From the first line to the last, output the records exactly and drop any images.

Record set:
--- START ---

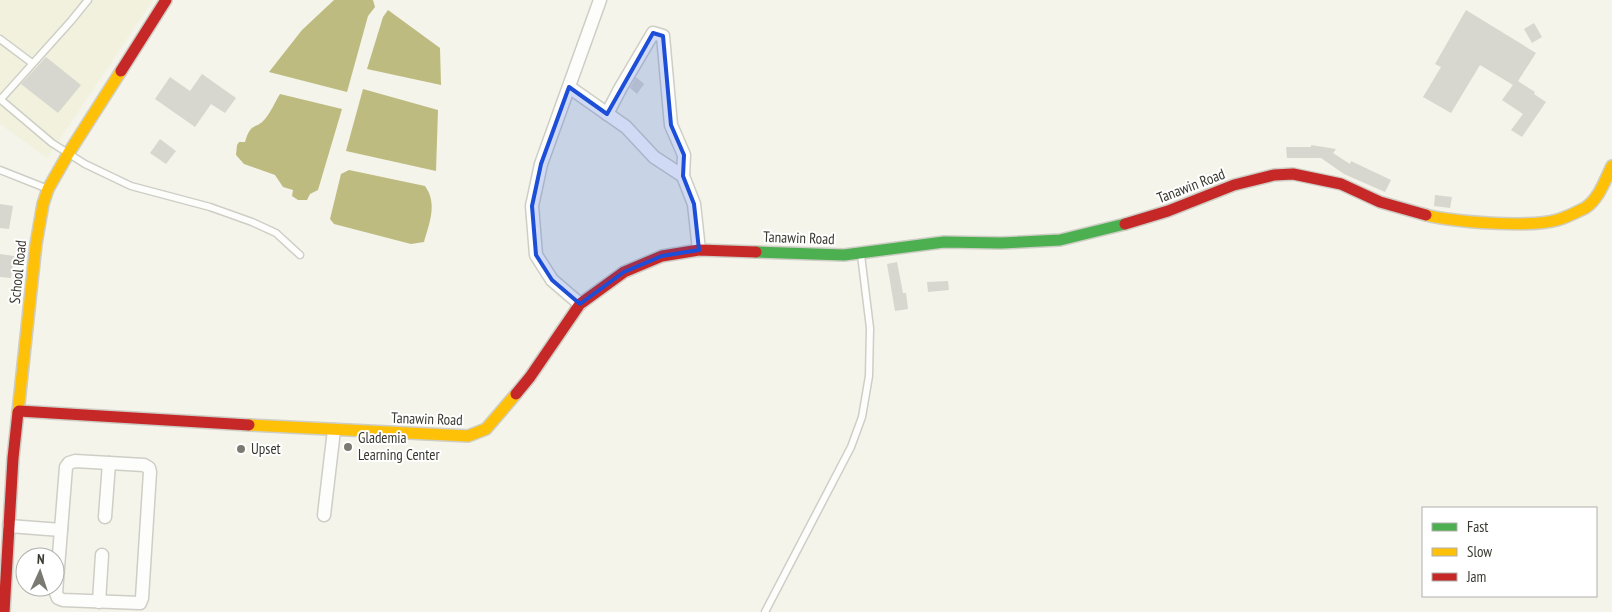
<svg xmlns="http://www.w3.org/2000/svg" width="1612" height="612" font-family="'PT Sans Narrow',sans-serif">
<style>
.built{fill:#f1f1dd}
.water{fill:#bebb80}
.building{fill:#d7d7cf}
.lines{fill:none;stroke-linecap:round;stroke-linejoin:round}
.lane-casing{stroke:#cecec6;stroke-width:9}
.street-casing{stroke:#cecec6;stroke-width:15}
.fast-casing{stroke:#cecec6;stroke-width:14}
.slow-casing{stroke:#cecec6;stroke-width:14}
.jam-casing{stroke:#cecec6;stroke-width:14}
.lane{stroke:#fdfdfc;stroke-width:6}
.street{stroke:#fdfdfc;stroke-width:12}
.fast{stroke:#4caf50;stroke-width:11}
.slow{stroke:#ffc107;stroke-width:11}
.jam{stroke:#c62828;stroke-width:11}
.marked{fill:#1d4ed8;fill-opacity:0.2;stroke:#1d4ed8;stroke-width:4;stroke-linejoin:round}
.poi-dot{fill:#7a7a72;stroke:#fff;stroke-width:2}
.labels{text-anchor:middle;stroke-width:4;stroke-linejoin:round;paint-order:stroke}
.street-label{font-size:15px;fill:#393931;stroke:#fff}
.poi-label{font-size:15px;fill:#393931;stroke:#fff;text-anchor:start}
</style>
<rect width="100%" height="100%" fill="#f4f4ea"/>
<!-- built -->
<polygon class="built" points="0,0 153,0 47,158 0,124"/>
<!-- water -->
<g class="water">
<polygon points="334,0 373,0 375,7 368,16 347,92 269,72 302,30"/>
<polygon points="388,10 440,48 441,85 367,69 383,17"/>
<polygon points="363,89 438,110 436,171 346,151"/>
<path d="M 280,94 L 342,109 L 318,190 L 310,194 L 307,200 L 298,200 L 292,196 L 293,190 L 283,187 L 275,175 L 244,164 L 236,155 L 237,145 L 239,142 L 245,142 C 251,121 256,130 265,119 C 271,112 275,102 280,94 Z"/>
<path d="M 349,170 L 425,186 C 438,204 429,224 424,242 L 411,244 L 334,224 L 330,219 L 341,174 Z"/>
</g>
<!-- building -->
<g class="building">
<polygon points="1466,10 1536,53 1518,81 1535,92 1534,94 1546,102 1522,137 1511,130 1523,114 1502,100 1513,85 1480,65 1451,113 1423,97 1441,67 1435,64"/>
<polygon points="1534,23 1542,37 1532,43 1524,29"/>
<polygon points="46,57 81,85 58,113 21,84"/>
<polygon points="202,74 236,98 225,113 211,104 195,127 155,99 170,77 190,91"/>
<polygon points="636,77 644,84 637,94 630,88"/>
<polygon points="160,139 176,151 166,164 150,153"/>
<polygon points="1311,145 1336,149 1333,153 1350,164 1351,161 1391,180 1385,192 1344,174 1321,158 1287,158 1286,147 1311,147"/>
<polygon points="1435,195 1452,197 1450,208 1434,206"/>
<polygon points="0,204 13,206 9,229 0,228"/>
<polygon points="0,254 14,256 11,278 0,277"/>
<polygon points="897,262 903,293 906,293 908,309 895,311 887,264"/>
<polygon points="948,281 949,290 928,292 927,282"/>
</g>
<g class="lines">
<!-- lane casing -->
<g class="lane-casing">
<g id="lane">
<polyline points="0,39 32,63"/>
<polyline points="0,99 52,143 85,164 131,186 210,207 252,222 276,233 300,255"/>
<polyline points="1,99 71,21 88,0"/>
<polyline points="0,170 48,189"/>
<polyline points="765,612 851,447 862,417 869,376 870,328 861,255"/>
</g>
</g>
<!-- street casing -->
<g class="street-casing">
<g id="street">
<polyline points="569,87 626,127 654,157 683,176"/>
<polyline points="607,114 620,89 653,33 663,36 671,125 684,155 683,176 694,204 699,250"/>
<polyline points="580,304 552,280 536,255 532,206 541,164 600,0"/>
<polygon points="75,461 144,465 149,468 150,472 142,598 140,603 63,600 58,598 56,593 66,467 69,463"/>
<polyline points="324,515 334,430"/>
<polyline points="105,517 109,463"/>
<polyline points="9,526 61,530"/>
<polyline points="99,602 102,555"/>
</g>
</g>
<!-- fast casing -->
<g class="fast-casing">
<polyline id="fast" points="756,252 844,255 944,242 1001,243 1060,240 1125,224"/>
</g>
<!-- slow casing -->
<g class="slow-casing">
<g id="slow">
<path d="M 1426,215 C 1454,222 1529,228 1557,220 C 1565,218 1577,212 1585,208 C 1599,199 1605,180 1612,166"/>
<polyline points="18,412 36,244 43,204 48,189 68,154 121,71"/>
<polyline points="249,425 468,436 486,429 516,394"/>
</g>
</g>
<!-- jam casing -->
<g class="jam-casing">
<g id="jam">
<polyline points="121,71 166,0"/>
<polyline points="1125,224 1168,211 1234,185 1274,175 1293,174 1341,184 1380,202 1426,215"/>
<polyline points="516,394 530,377 580,304 624,272 662,256 699,250 756,252"/>
<polyline points="19,411 249,425"/>
<polyline points="4,612 13,458 18,412"/>
</g>
</g>
<!-- lane -->
<use href="#lane" class="lane"/>
<!-- street -->
<use href="#street" class="street"/>
<!-- fast -->
<use href="#fast" class="fast"/>
<!-- slow -->
<use href="#slow" class="slow"/>
<!-- jam -->
<use href="#jam" class="jam"/>
</g>
<!-- marked area -->
<path class="marked" d="M 653,33 L 663,36 L 671,125 L 684,155 L 683,176 L 694,204 L 699,250 L 662,256 L 624,272 L 580,304 L 552,280 L 536,255 L 532,206 L 541,164 L 569,87 L 607,114 Z"/>
<!-- markers -->
<g class="poi-dot">
<circle cx="348" cy="447" r="5"/>
<circle cx="241" cy="449" r="5"/>
</g>
<g class="labels">
<!-- street labels -->
<g class="street-label">
<text transform="translate(1191 186) rotate(-21)" y="5">Tanawin Road</text>
<text transform="translate(799 238) rotate(2)" y="5">Tanawin Road</text>
<text transform="translate(18 272) rotate(-84)" y="5">School Road</text>
<text transform="translate(427 419) rotate(2)" y="5">Tanawin Road</text>
</g>
<!-- poi labels -->
<g class="poi-label">
<text x="358" y="443">Glademia<tspan x="358" dy="17">Learning Center</tspan></text>
<text x="251" y="454">Upset</text>
</g>
</g>
<!-- legend -->
<rect x="1422" y="507" width="175" height="90" fill="#ffffff" stroke="#b0b0ad"/>
<rect x="1432" y="523" width="25" height="8" fill="#4caf50" stroke="#b0b0ad"/>
<text x="1467" y="532" font-size="15" fill="#393931">Fast</text>
<rect x="1432" y="548" width="25" height="8" fill="#ffc107" stroke="#b0b0ad"/>
<text x="1467" y="557" font-size="15" fill="#393931">Slow</text>
<rect x="1432" y="573" width="25" height="8" fill="#c62828" stroke="#b0b0ad"/>
<text x="1467" y="582" font-size="15" fill="#393931">Jam</text>
<!-- north arrow -->
<g transform="translate(40 572) rotate(3)"><circle r="24" fill="#ffffff" stroke="#b0b0ad"/>
<path d="M0-4L9 19L0 12L-9 19Z" fill="#7a7a72"/>
<text y="-8" font-size="14" font-weight="bold" text-anchor="middle" fill="#393931">N</text>
</g>
</svg>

--- END ---

The completed task:
<svg xmlns="http://www.w3.org/2000/svg" width="1612" height="612" font-family="'PT Sans Narrow',sans-serif">
<style>
.built{fill:#f1f1dd}
.water{fill:#bebb80}
.building{fill:#d7d7cf}
.lines{fill:none;stroke-linecap:round;stroke-linejoin:round}
.lane-casing{stroke:#cecec6;stroke-width:9}
.street-casing{stroke:#cecec6;stroke-width:15}
.fast-casing{stroke:#cecec6;stroke-width:14}
.slow-casing{stroke:#cecec6;stroke-width:14}
.jam-casing{stroke:#cecec6;stroke-width:14}
.lane{stroke:#fdfdfc;stroke-width:6}
.street{stroke:#fdfdfc;stroke-width:12}
.fast{stroke:#4caf50;stroke-width:11}
.slow{stroke:#ffc107;stroke-width:11}
.jam{stroke:#c62828;stroke-width:11}
.marked{fill:#1d4ed8;fill-opacity:0.2;stroke:#1d4ed8;stroke-width:4;stroke-linejoin:round}
.poi-dot{fill:#7a7a72;stroke:#fff;stroke-width:2}
.labels{text-anchor:middle;stroke-width:4;stroke-linejoin:round;paint-order:stroke}
.street-label{font-size:15px;fill:#393931;stroke:#fff}
.poi-label{font-size:15px;fill:#393931;stroke:#fff;text-anchor:start}
</style>
<rect width="100%" height="100%" fill="#f4f4ea"/>
<!-- built -->
<polygon class="built" points="0,0 153,0 47,158 0,124"/>
<!-- water -->
<g class="water">
<polygon points="334,0 373,0 375,7 368,16 347,92 269,72 302,30"/>
<polygon points="388,10 440,48 441,85 367,69 383,17"/>
<polygon points="363,89 438,110 436,171 346,151"/>
<path d="M 280,94 L 342,109 L 318,190 L 310,194 L 307,200 L 298,200 L 292,196 L 293,190 L 283,187 L 275,175 L 244,164 L 236,155 L 237,145 L 239,142 L 245,142 C 251,121 256,130 265,119 C 271,112 275,102 280,94 Z"/>
<path d="M 349,170 L 425,186 C 438,204 429,224 424,242 L 411,244 L 334,224 L 330,219 L 341,174 Z"/>
</g>
<!-- building -->
<g class="building">
<polygon points="1466,10 1536,53 1518,81 1535,92 1534,94 1546,102 1522,137 1511,130 1523,114 1502,100 1513,85 1480,65 1451,113 1423,97 1441,67 1435,64"/>
<polygon points="1534,23 1542,37 1532,43 1524,29"/>
<polygon points="46,57 81,85 58,113 21,84"/>
<polygon points="202,74 236,98 225,113 211,104 195,127 155,99 170,77 190,91"/>
<polygon points="636,77 644,84 637,94 630,88"/>
<polygon points="160,139 176,151 166,164 150,153"/>
<polygon points="1311,145 1336,149 1333,153 1350,164 1351,161 1391,180 1385,192 1344,174 1321,158 1287,158 1286,147 1311,147"/>
<polygon points="1435,195 1452,197 1450,208 1434,206"/>
<polygon points="0,204 13,206 9,229 0,228"/>
<polygon points="0,254 14,256 11,278 0,277"/>
<polygon points="897,262 903,293 906,293 908,309 895,311 887,264"/>
<polygon points="948,281 949,290 928,292 927,282"/>
</g>
<g class="lines">
<!-- lane casing -->
<g class="lane-casing">
<g id="lane">
<polyline points="0,39 32,63"/>
<polyline points="0,99 52,143 85,164 131,186 210,207 252,222 276,233 300,255"/>
<polyline points="1,99 71,21 88,0"/>
<polyline points="0,170 48,189"/>
<polyline points="765,612 851,447 862,417 869,376 870,328 861,255"/>
</g>
</g>
<!-- street casing -->
<g class="street-casing">
<g id="street">
<polyline points="569,87 626,127 654,157 683,176"/>
<polyline points="607,114 620,89 653,33 663,36 671,125 684,155 683,176 694,204 699,250"/>
<polyline points="580,304 552,280 536,255 532,206 541,164 600,0"/>
<polygon points="75,461 144,465 149,468 150,472 142,598 140,603 63,600 58,598 56,593 66,467 69,463"/>
<polyline points="324,515 334,430"/>
<polyline points="105,517 109,463"/>
<polyline points="9,526 61,530"/>
<polyline points="99,602 102,555"/>
</g>
</g>
<!-- fast casing -->
<g class="fast-casing">
<polyline id="fast" points="756,252 844,255 944,242 1001,243 1060,240 1125,224"/>
</g>
<!-- slow casing -->
<g class="slow-casing">
<g id="slow">
<path d="M 1426,215 C 1454,222 1529,228 1557,220 C 1565,218 1577,212 1585,208 C 1599,199 1605,180 1612,166"/>
<polyline points="18,412 36,244 43,204 48,189 68,154 121,71"/>
<polyline points="249,425 468,436 486,429 516,394"/>
</g>
</g>
<!-- jam casing -->
<g class="jam-casing">
<g id="jam">
<polyline points="121,71 166,0"/>
<polyline points="1125,224 1168,211 1234,185 1274,175 1293,174 1341,184 1380,202 1426,215"/>
<polyline points="516,394 530,377 580,304 624,272 662,256 699,250 756,252"/>
<polyline points="19,411 249,425"/>
<polyline points="4,612 13,458 18,412"/>
</g>
</g>
<!-- lane -->
<use href="#lane" class="lane"/>
<!-- street -->
<use href="#street" class="street"/>
<!-- fast -->
<use href="#fast" class="fast"/>
<!-- slow -->
<use href="#slow" class="slow"/>
<!-- jam -->
<use href="#jam" class="jam"/>
</g>
<!-- marked area -->
<path class="marked" d="M 653,33 L 663,36 L 671,125 L 684,155 L 683,176 L 694,204 L 699,250 L 662,256 L 624,272 L 580,304 L 552,280 L 536,255 L 532,206 L 541,164 L 569,87 L 607,114 Z"/>
<!-- markers -->
<g class="poi-dot">
<circle cx="348" cy="447" r="5"/>
<circle cx="241" cy="449" r="5"/>
</g>
<g class="labels">
<!-- street labels -->
<g class="street-label">
<text transform="translate(1191 186) rotate(-21)" y="5">Tanawin Road</text>
<text transform="translate(799 238) rotate(2)" y="5">Tanawin Road</text>
<text transform="translate(18 272) rotate(-84)" y="5">School Road</text>
<text transform="translate(427 419) rotate(2)" y="5">Tanawin Road</text>
</g>
<!-- poi labels -->
<g class="poi-label">
<text x="358" y="443">Glademia<tspan x="358" dy="17">Learning Center</tspan></text>
<text x="251" y="454">Upset</text>
</g>
</g>
<!-- legend -->
<rect x="1422" y="507" width="175" height="90" fill="#ffffff" stroke="#b0b0ad"/>
<rect x="1432" y="523" width="25" height="8" fill="#4caf50" stroke="#b0b0ad"/>
<text x="1467" y="532" font-size="15" fill="#393931">Fast</text>
<rect x="1432" y="548" width="25" height="8" fill="#ffc107" stroke="#b0b0ad"/>
<text x="1467" y="557" font-size="15" fill="#393931">Slow</text>
<rect x="1432" y="573" width="25" height="8" fill="#c62828" stroke="#b0b0ad"/>
<text x="1467" y="582" font-size="15" fill="#393931">Jam</text>
<!-- north arrow -->
<g transform="translate(40 572) rotate(3)"><circle r="24" fill="#ffffff" stroke="#b0b0ad"/>
<path d="M0-4L9 19L0 12L-9 19Z" fill="#7a7a72"/>
<text y="-8" font-size="14" font-weight="bold" text-anchor="middle" fill="#393931">N</text>
</g>
</svg>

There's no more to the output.